Собиравшийся выиграть пари человек при этом известии поскользнулся в винной ванне и чуть-чуть не нырнул в нее головой. Несколько танцующих пар остановились; даже один из лежавших под столом попробовал приподняться. Только Дюпоне оставался спокойным и словно не слышал сообщенной ему новости.
— Да вы выпейте, капитан, — настаивал он.
— Но, мсье Дюпоне! Они убили нескольких раздатчиков и надсмотрщиков, они разоружили войска и полицию, они идут к городу, они…
— Вы мне надоели! А на ваших негров я — плевать хотел!
Плюнуть Дюпоне не успел. Раньше, чем он уговорил капитана выпить и успокоиться, негры ворвались в город и ринулись к ресторану. Не прошло и часа, как Дюпоне плавал в винной ванне с размозженной головой, а остальные участники попойки, с визгом, криками и руганью, пытались бежать через окно и крышу пылавшего здания. Восстание росло, охватывая все новые и новые районы постройки, а к утру перекинулось на всю область.
Разбитая голова Дюпоне, растерзанные надсмотрщики, голые танцовщицы, уведенные в глубь тропических лесов, сгоревший поселок и остановившиеся работы, все это вместе взятое отразилось на Парижской бирже: трансафриканские, вчера еще шедшие на повышение, сегодня с резвостью молодого теленка сделали совершенно неожиданный прыжок, стоивший много миллионов франков некоторым биржевикам. Перепуганные, взволнованные люди толпились в биржевом зале, ловили сплетни и слухи и бешено продавали трансафриканские акции.
До двух часов дня среди предложений не было ни одного голоса, выразившего желание купить. Люди метались как угорелые, торопя маклеров, маклеры тщетно искали покупателей и только к концу биржевого дня кто-то заявил о том, что он покупает трансафриканские в каком угодно количестве за одну треть их номинальной стоимости.

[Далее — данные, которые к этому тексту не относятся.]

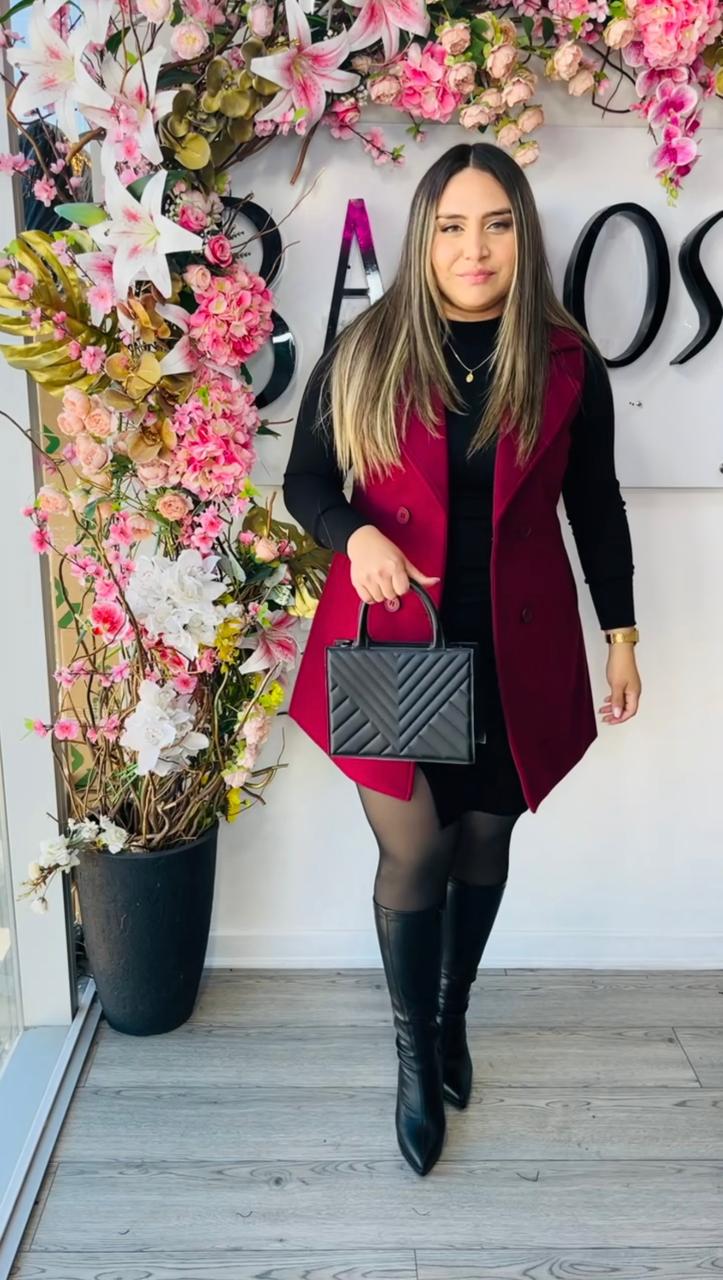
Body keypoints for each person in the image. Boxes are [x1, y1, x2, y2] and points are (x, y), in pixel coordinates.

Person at [282, 141, 642, 1177]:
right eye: (450, 226)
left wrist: (621, 636)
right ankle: (411, 1062)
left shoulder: (565, 361)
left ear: (522, 234)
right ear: (423, 236)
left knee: (485, 837)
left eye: (495, 224)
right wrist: (354, 534)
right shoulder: (367, 347)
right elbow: (307, 481)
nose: (472, 248)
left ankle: (451, 1020)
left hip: (516, 644)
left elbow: (596, 506)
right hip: (397, 641)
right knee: (415, 851)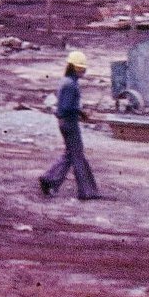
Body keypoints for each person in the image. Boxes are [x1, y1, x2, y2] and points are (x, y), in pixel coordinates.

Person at [39, 50, 103, 200]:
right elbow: (66, 107)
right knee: (77, 156)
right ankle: (86, 191)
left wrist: (80, 112)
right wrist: (80, 112)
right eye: (81, 68)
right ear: (74, 67)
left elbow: (64, 106)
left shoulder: (66, 81)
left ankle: (49, 179)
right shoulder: (69, 84)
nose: (84, 70)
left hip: (66, 122)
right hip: (69, 123)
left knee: (71, 154)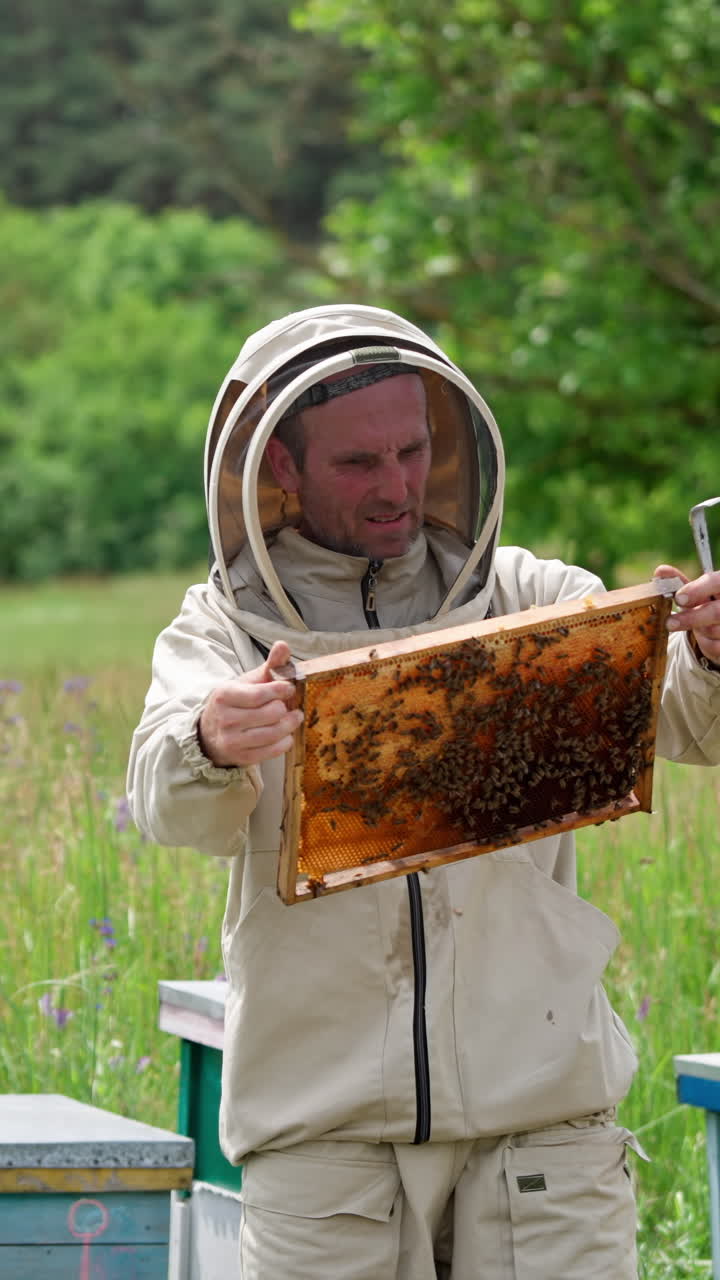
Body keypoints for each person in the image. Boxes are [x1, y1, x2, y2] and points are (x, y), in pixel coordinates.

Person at [127, 305, 720, 1279]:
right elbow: (169, 802)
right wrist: (210, 739)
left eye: (411, 449)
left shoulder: (532, 596)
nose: (397, 484)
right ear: (281, 465)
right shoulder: (217, 634)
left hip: (544, 1122)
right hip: (326, 1138)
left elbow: (694, 724)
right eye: (359, 462)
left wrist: (707, 655)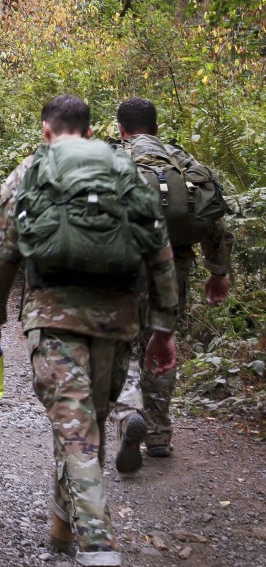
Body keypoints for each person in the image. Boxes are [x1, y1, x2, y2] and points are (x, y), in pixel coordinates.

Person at [0, 95, 179, 567]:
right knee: (90, 425)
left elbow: (0, 249)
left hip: (55, 317)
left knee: (75, 432)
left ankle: (101, 560)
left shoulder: (31, 170)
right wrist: (164, 326)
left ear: (47, 132)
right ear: (90, 132)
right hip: (119, 320)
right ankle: (63, 521)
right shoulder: (123, 167)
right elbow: (159, 246)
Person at [111, 97, 232, 460]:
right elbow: (215, 220)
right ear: (157, 128)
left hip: (121, 271)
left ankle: (131, 413)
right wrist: (218, 273)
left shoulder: (112, 158)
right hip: (172, 271)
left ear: (121, 129)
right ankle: (160, 433)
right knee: (160, 344)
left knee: (118, 347)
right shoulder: (181, 161)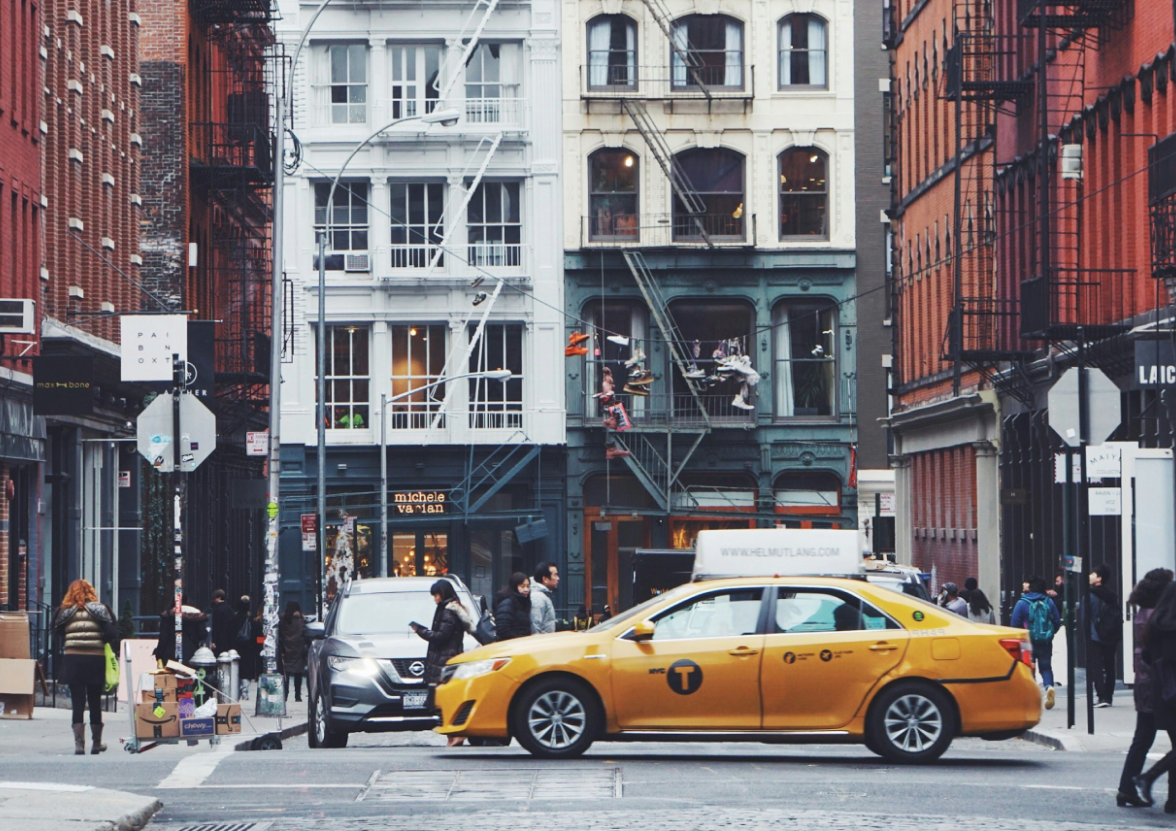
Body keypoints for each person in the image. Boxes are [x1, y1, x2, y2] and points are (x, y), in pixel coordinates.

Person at [1116, 568, 1174, 808]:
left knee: (1142, 738)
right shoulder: (1161, 615)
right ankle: (1166, 795)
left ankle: (1127, 787)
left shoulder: (1143, 613)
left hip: (1145, 682)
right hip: (1161, 683)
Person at [52, 579, 118, 755]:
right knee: (95, 701)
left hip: (73, 660)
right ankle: (97, 743)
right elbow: (112, 633)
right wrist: (99, 641)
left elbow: (56, 632)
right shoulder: (99, 610)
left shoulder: (64, 612)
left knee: (78, 702)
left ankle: (79, 744)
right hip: (95, 660)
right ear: (91, 591)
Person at [411, 579, 474, 747]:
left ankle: (456, 735)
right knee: (445, 699)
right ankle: (453, 735)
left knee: (444, 699)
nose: (435, 599)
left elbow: (440, 637)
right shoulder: (448, 609)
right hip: (444, 659)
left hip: (445, 661)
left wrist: (421, 631)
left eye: (437, 595)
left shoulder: (448, 612)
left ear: (443, 593)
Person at [1133, 580, 1176, 810]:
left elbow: (1148, 658)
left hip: (1162, 691)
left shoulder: (1155, 623)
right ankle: (1148, 777)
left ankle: (1173, 800)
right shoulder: (1173, 627)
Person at [1011, 576, 1061, 710]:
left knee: (1029, 668)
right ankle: (1049, 687)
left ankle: (1033, 697)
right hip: (1045, 641)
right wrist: (1050, 634)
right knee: (1046, 667)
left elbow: (1014, 624)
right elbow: (1057, 621)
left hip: (1027, 642)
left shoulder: (1022, 603)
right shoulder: (1048, 602)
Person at [1085, 564, 1122, 708]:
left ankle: (1101, 697)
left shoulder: (1091, 595)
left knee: (1097, 667)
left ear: (1099, 578)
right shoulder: (1112, 596)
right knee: (1110, 665)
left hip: (1096, 636)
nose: (1089, 576)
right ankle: (1109, 696)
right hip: (1111, 635)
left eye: (1092, 574)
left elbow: (1086, 618)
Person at [153, 596, 208, 664]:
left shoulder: (168, 616)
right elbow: (202, 635)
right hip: (191, 654)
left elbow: (163, 638)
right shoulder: (197, 616)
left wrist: (159, 653)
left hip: (171, 655)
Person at [278, 601, 308, 703]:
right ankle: (297, 695)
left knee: (286, 672)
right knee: (298, 673)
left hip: (286, 648)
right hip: (298, 649)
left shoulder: (283, 619)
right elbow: (304, 633)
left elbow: (280, 634)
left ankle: (285, 694)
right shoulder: (301, 620)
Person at [233, 596, 258, 700]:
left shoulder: (234, 618)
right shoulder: (251, 619)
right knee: (246, 670)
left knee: (237, 669)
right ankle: (245, 690)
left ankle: (236, 691)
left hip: (236, 647)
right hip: (248, 648)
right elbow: (256, 634)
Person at [495, 572, 532, 641]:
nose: (526, 589)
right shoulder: (508, 603)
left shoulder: (524, 602)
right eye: (522, 586)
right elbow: (503, 628)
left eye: (528, 586)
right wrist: (517, 639)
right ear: (515, 586)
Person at [530, 562, 560, 635]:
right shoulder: (537, 597)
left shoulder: (542, 595)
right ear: (545, 579)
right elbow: (535, 626)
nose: (558, 578)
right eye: (555, 575)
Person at [209, 588, 236, 655]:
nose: (213, 600)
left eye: (214, 598)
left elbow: (216, 626)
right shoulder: (230, 609)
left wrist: (214, 641)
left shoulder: (217, 610)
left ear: (219, 598)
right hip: (229, 638)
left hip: (220, 640)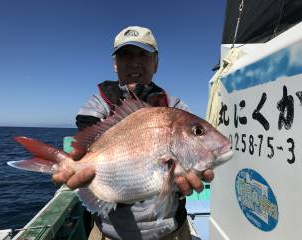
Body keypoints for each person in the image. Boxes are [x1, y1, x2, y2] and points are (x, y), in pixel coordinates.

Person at [52, 26, 214, 240]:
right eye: (126, 55)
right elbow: (85, 145)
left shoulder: (175, 108)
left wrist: (199, 163)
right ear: (115, 64)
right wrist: (70, 165)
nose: (134, 62)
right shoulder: (97, 105)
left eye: (143, 55)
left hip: (170, 232)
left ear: (155, 62)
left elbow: (194, 147)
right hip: (109, 234)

Попробовали было сыграть на повышение, но едва один или два продавца запросили больше предложения, черная доска снова бросила цифры, возвещавшие о том, что акции стоят в одну четверть номинала. Кто-то играл на негритянском восстании, играл уверенно и спокойно.
Тайну этой игры следовало бы искать в кабинете военного министра в день описанной нами биржевой паники.
Вот уже больше часа военный министр беседует с высоким, крепким, но совершенно седым человеком. В их разговоре играют видную роль блокноты, испещренные карандашными записями, выражающимися в рядах шестизначных цифр.
— Вы понимаете меня? — говорит седой человек министру. — Я скупаю: скупаю все акции по той цене, какую даю я. Никто не осмелится попросить больше. Едва хоть один из продавцов поднимет цену, я прекращу скупку, и акции снова сделают бешеный прыжок вниз. От вас требуется одно! Задержать экспедицию до моего распоряжения и самым старательным образом раздувать опасность.
Министр колебался.
— Это рискованное дело, — говорил он. — Вы сами понимаете, что оно может стоить мне моей карьеры. Я имею распоряжение президента выслать экспедицию немедленно.
— Немедленно понятие растяжимое, дорогой. Послать эскадрилью аэропланов в Африку дело нешуточное. Приготовления могут занять более суток. А этого времени для меня совершенно достаточно. Акции будут в моих руках.
— По нас каждую минуту просят о помощи. Негры бушуют по всей территории и гибнут сотни белых.
— Каких белых? — Вся эта сволочь, которая работает там на постройке, немногим больше стоит, чем те негры, которых они надували. Если даже их всех перебьют, то неужели мы не найдем в нашей славной республике достаточное количество умных негодяев на смену? Полноте, господин министр! И кроме того, ведь то, что вы делаете для меня — вы делаете, разумеется, не бесплатно. Будем говорить откровенно. Я вам сейчас же передаю акции на сто тысяч франков. Это по сегодняшней цене. После ликвидации восстания они поднимутся в четыре раза. Полагаю, что дело сделано.
Строители дороги, бежавшие под защиту соседей-англичан, ничего не понимали. Отчего медлит метрополия? Отчего не идет помощь? Отчего никто не спасает их драгоценные жизни? Они не понимали, что там, в Париже люди, в тысячи раз более богатые, чем они, ведут крупную игру и что для этих людей они значат ровно столько же, сколько для них самих значили восставшие теперь негры.